EXERCISE: Search the records for the string "List", then copy each line that has it.

BEGIN INFORMATION SUPPLIED

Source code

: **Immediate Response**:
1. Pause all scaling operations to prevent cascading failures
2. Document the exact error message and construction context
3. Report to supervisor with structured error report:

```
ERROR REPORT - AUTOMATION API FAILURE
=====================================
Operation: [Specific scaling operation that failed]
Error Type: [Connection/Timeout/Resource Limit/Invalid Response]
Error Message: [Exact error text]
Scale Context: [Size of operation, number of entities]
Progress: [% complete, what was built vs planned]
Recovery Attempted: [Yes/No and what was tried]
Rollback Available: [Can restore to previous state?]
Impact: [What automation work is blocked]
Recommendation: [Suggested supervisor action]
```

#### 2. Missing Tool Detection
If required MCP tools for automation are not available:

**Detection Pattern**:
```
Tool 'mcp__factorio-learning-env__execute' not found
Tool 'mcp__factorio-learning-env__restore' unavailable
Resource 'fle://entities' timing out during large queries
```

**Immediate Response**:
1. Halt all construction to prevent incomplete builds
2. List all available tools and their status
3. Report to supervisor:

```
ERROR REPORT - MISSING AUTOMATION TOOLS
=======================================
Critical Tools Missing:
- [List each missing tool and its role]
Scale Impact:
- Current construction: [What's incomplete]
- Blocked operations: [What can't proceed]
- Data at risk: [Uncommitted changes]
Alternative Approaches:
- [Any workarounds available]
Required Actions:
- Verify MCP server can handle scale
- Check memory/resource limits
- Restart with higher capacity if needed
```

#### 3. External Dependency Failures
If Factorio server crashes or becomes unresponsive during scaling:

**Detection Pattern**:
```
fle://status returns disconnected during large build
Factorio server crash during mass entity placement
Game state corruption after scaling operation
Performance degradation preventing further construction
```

END INFORMATION SUPPLIED

RESPONSE TO THE EXERCISE:
2. List all available tools and their status
- [List each missing tool and its role]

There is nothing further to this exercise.